#### Exercise
Images don't belong in the copy. Output the rest of the data exactly.

#### Provided material
*** Begin section ***

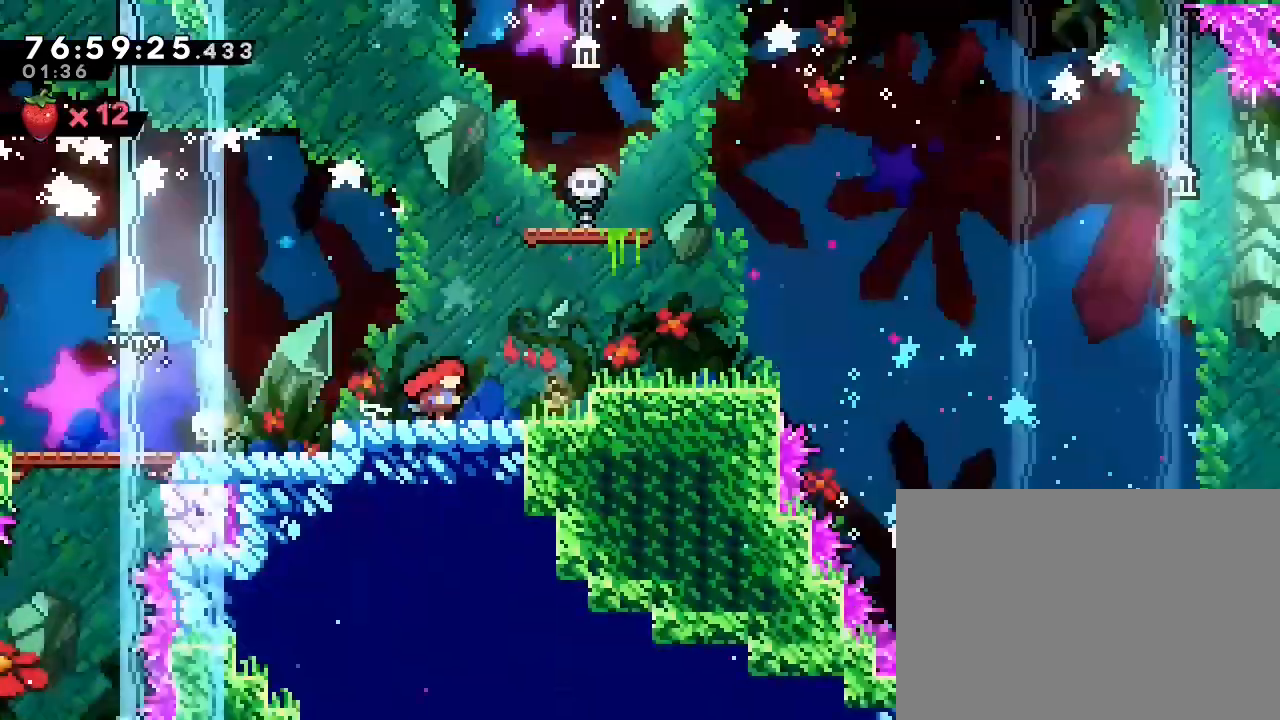
{"dt_ms": 500, "buttons": [], "left_stick": "right", "right_stick": "center"}
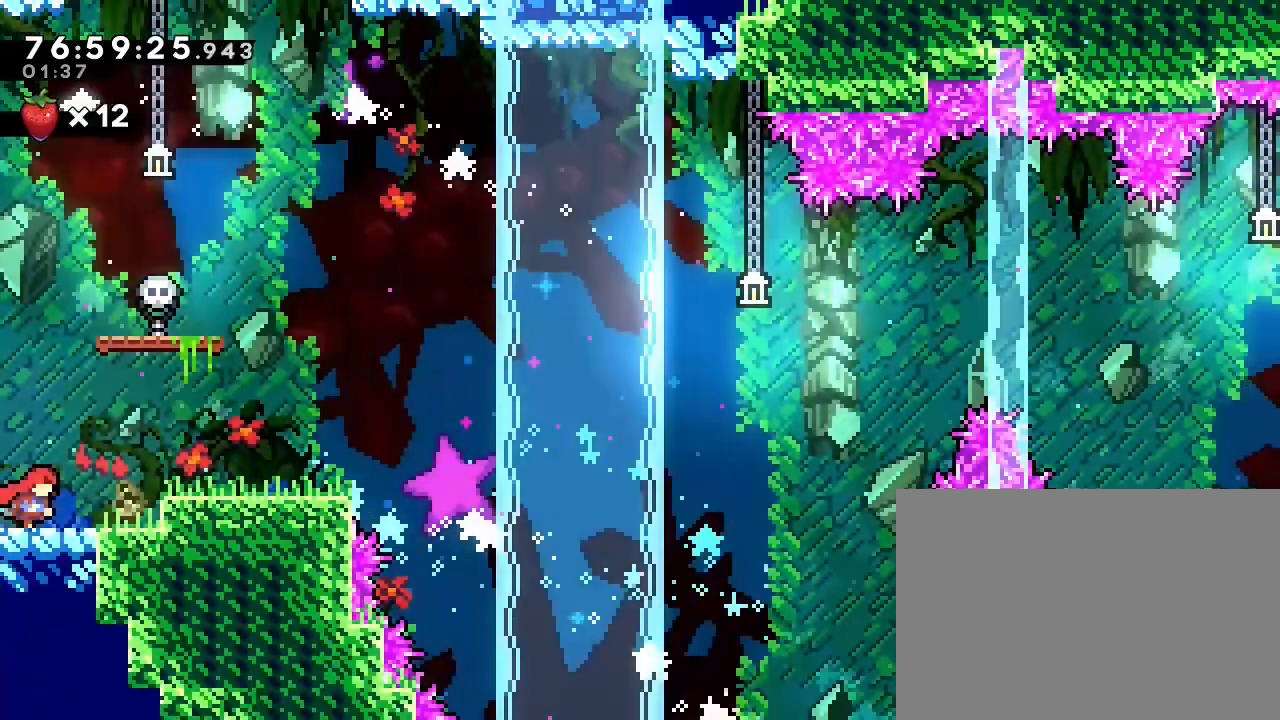
{"dt_ms": 500, "buttons": [], "left_stick": "center", "right_stick": "center"}
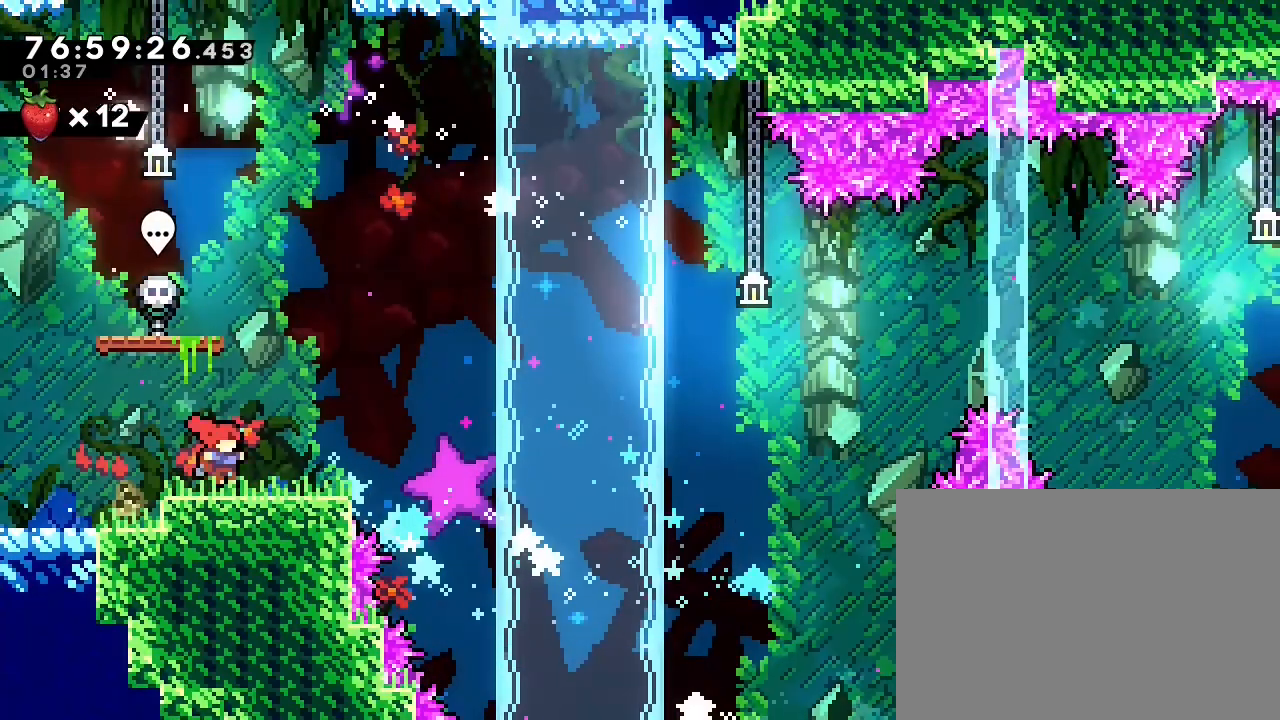
{"dt_ms": 500, "buttons": [], "left_stick": "center", "right_stick": "center", "events": []}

*** End section ***

#### Solution
{"dt_ms": 500, "buttons": [], "left_stick": "right", "right_stick": "center"}
{"dt_ms": 500, "buttons": [], "left_stick": "center", "right_stick": "center"}
{"dt_ms": 500, "buttons": [], "left_stick": "center", "right_stick": "center", "events": []}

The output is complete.